Banyak negara menyelenggarakan pemilu yang demokratis. Namun, mereka yang mengendalikan lembaga-lembaga dan sumber daya negara atau sarana suap dan intimidasi yang terorganisir, terlalu sering berupaya memanipulasi proses pemilu dengan tak memberikan hak kepada lawan untuk mencalonkan diri; menghalangi mereka mengorganisir diri berkampanye demi perolehan suara; membatasi akses terhadap media komunikasi massa; menghalangi para pemilih memperoleh pengetahuan yang dibutuhkan agar membuat pilihan politik yang bebas; mengintimidasi para pemilih agar tak leluasa menentukan pilihan politiknya; dan memanipulasi batas-batas (daerah pemilihan) guna menguntungkan satu partai atau kandidat di daerah pemilihan agar menolak persamaan hak pilih. Ketika taktik ini nampak tak cukup untuk menjamin kemenangan, pelaku kecurangan seperti ini, sering berupaya memanipulasi proses hari pencoblosan dengan cara: memblokir akses ke TPS; menolak hak pemilih yang memenuhi syarat memberikan suara; mengatur pemungutan suara ilegal yang menguntungkan mereka; mengisi kotak suara; memanipulasi penghitungan suara; mencurangi tabulasi suara; mengumumkan hasil yang curang; dan menghalangi upaya hukum yang layak. Kekerasan dan pembalasan politik terkadang juga terjadi setelah pemilu. Perkembangan seperti ini, mengingkari mandat demokrasi pemerintah dan memicu ketidakstabilan politik.

Tak setiap pemilu memerlukan quick count, tulis Estok, setidaknya, tidak dalam bentuk yang terkomprehensif. Selain itu, quick count hanya berbicara tentang proses pada hari pencoblosan dan tak menjelaskan apa pun tentang apakah perkembangan sebelum pemilu atau pasca pemilu mendukung atau meniadakan sifat demokratis pemilu.
Kebanyakan penghitungan cepat tak melibatkan pengumpulan informasi dari setiap TPS; sebaliknya, data dikumpulkan dari sampel statistik acak di TPS. Hal ini memungkinkan kelompok pemantau agar dengan cepat mengumpulkan dan melaporkan data yang dapat diandalkan dan akurat dengan margin error yang sangat kecil.

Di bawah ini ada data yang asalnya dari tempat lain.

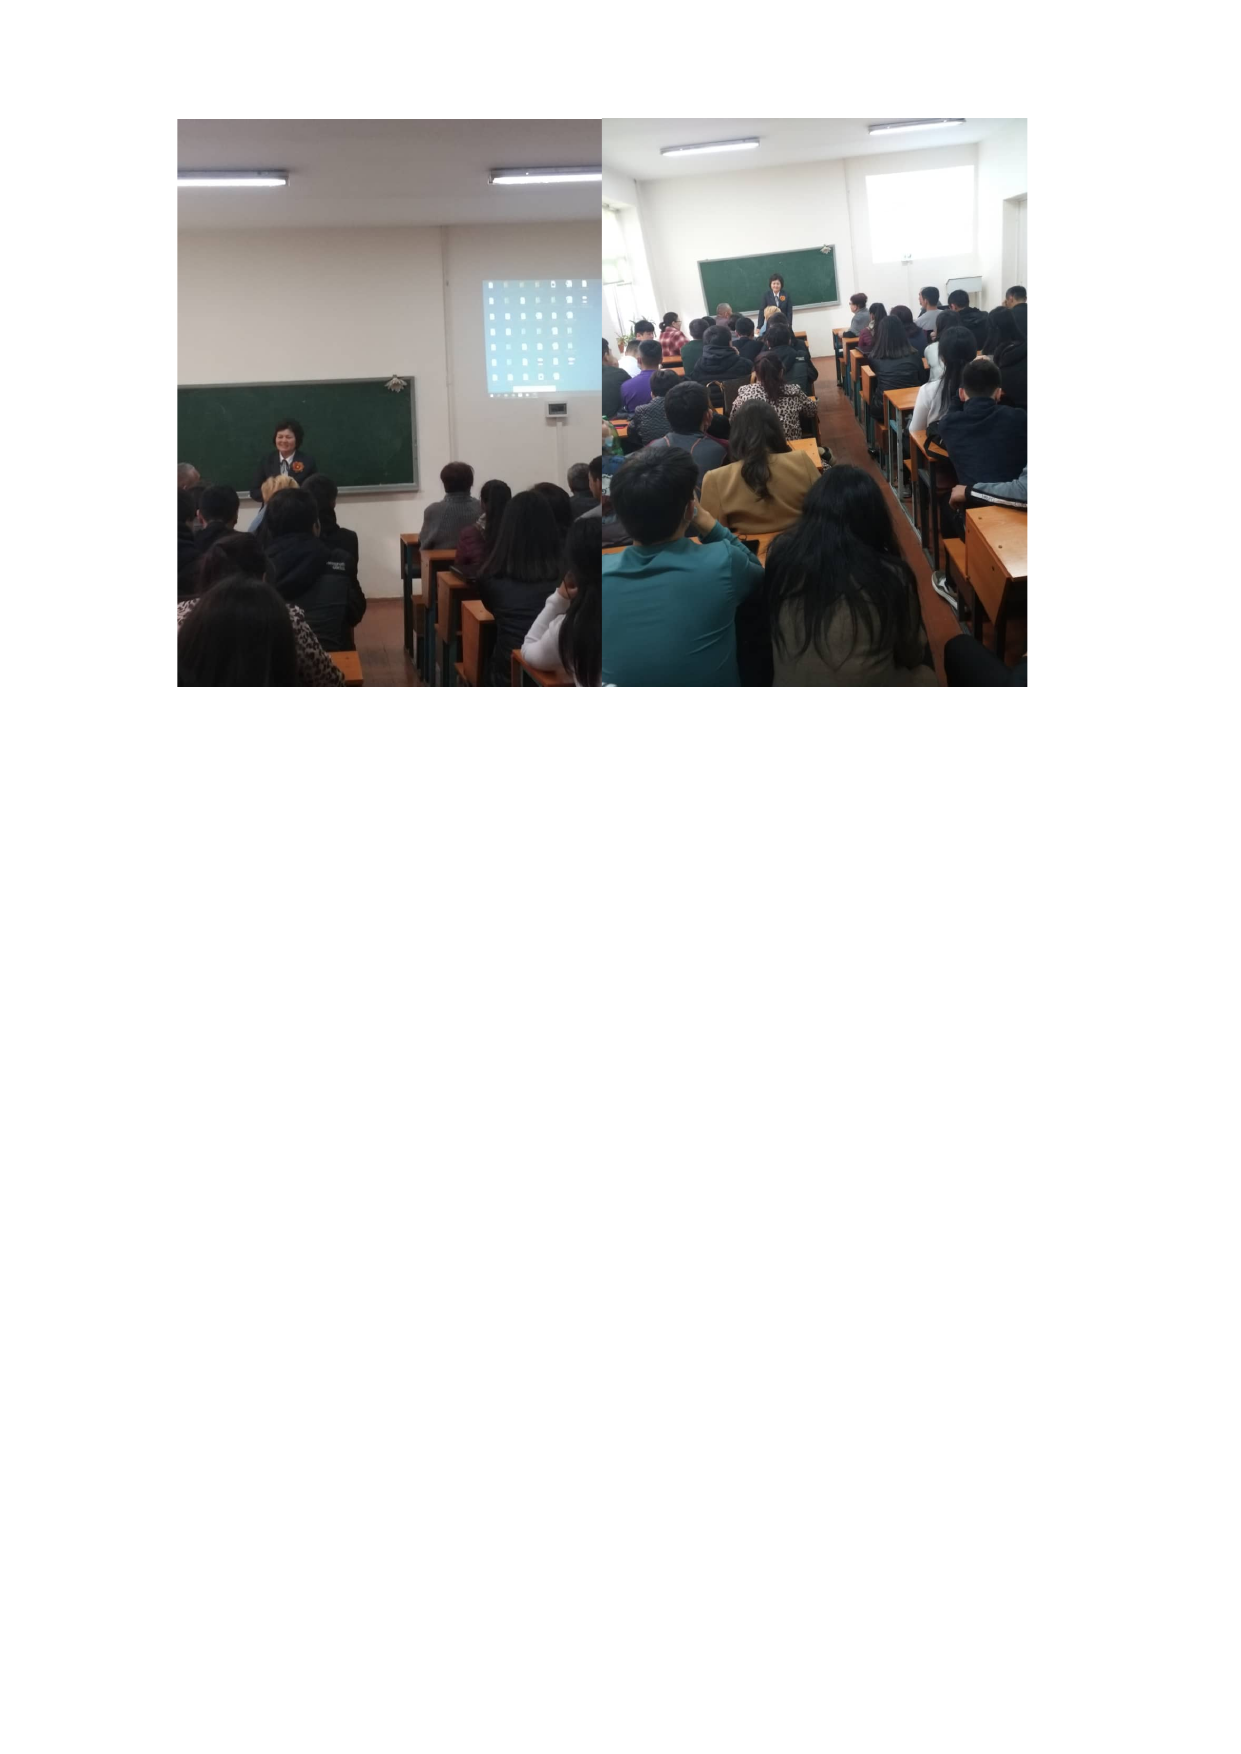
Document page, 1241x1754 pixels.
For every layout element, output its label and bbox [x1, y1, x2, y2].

picture [177, 118, 1028, 687]
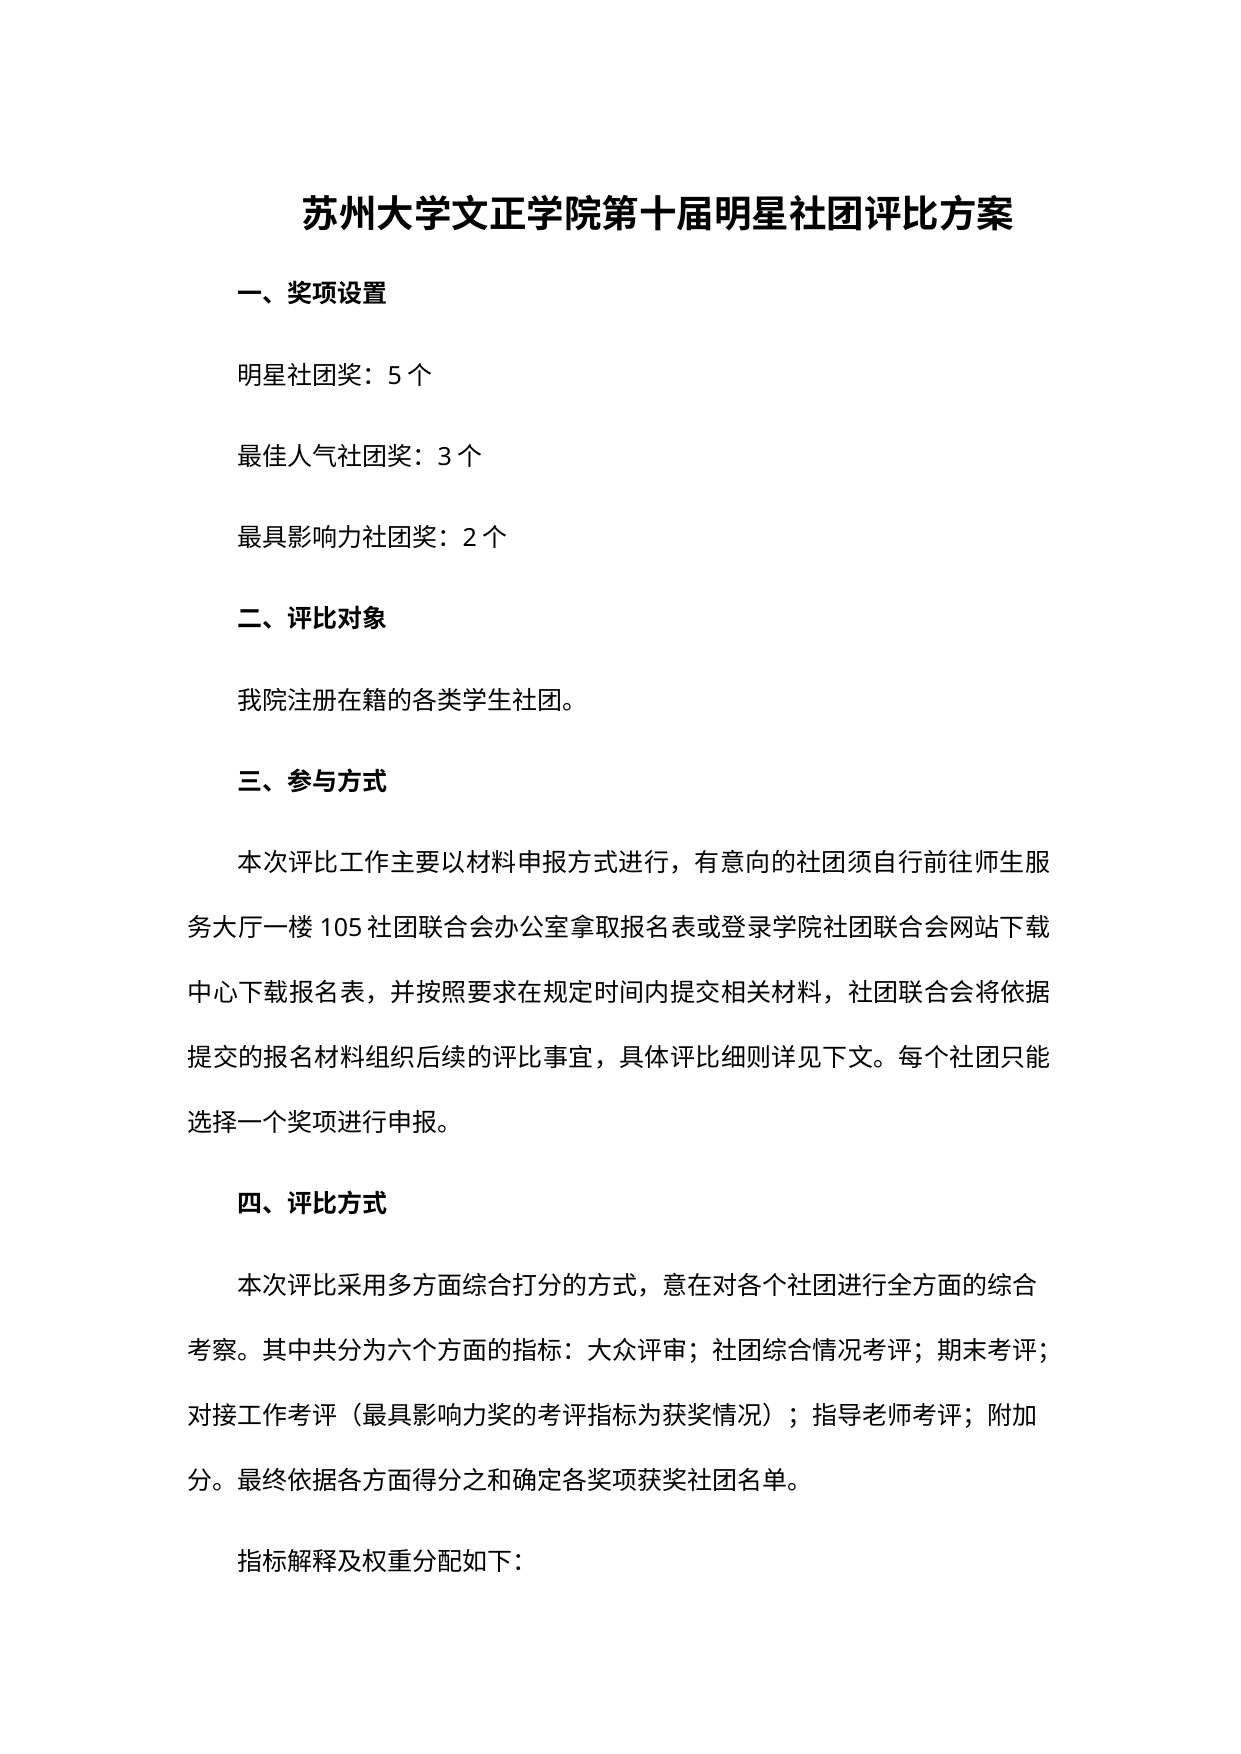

Catatan penting yang perlu diwaspadai hendaknya ditekankan. Jika proses tersebut dimanipulasi sebelum tabulasi suara, verifikasi keakuratan penghitungan suara, akan melegitimasi kecurangan yang mendasarinya. Misalnya, penimbunan kotak suara secara besar-besaran pada pemilihan presiden di Nigeria tahun 1999, atau kemungkinan adanya kesalahan penyajian suara ketika para pejabat memanggil dan mencatatnya pada pemilihan presiden Belarus tahun 2001, takkan tercermin dalam tabulasi hasil yang dicatat dari TPS. Karenanya, quick count hendaknya mengkaji pula aspek kualitatif dalam proses pemungutan dan penghitungan suara.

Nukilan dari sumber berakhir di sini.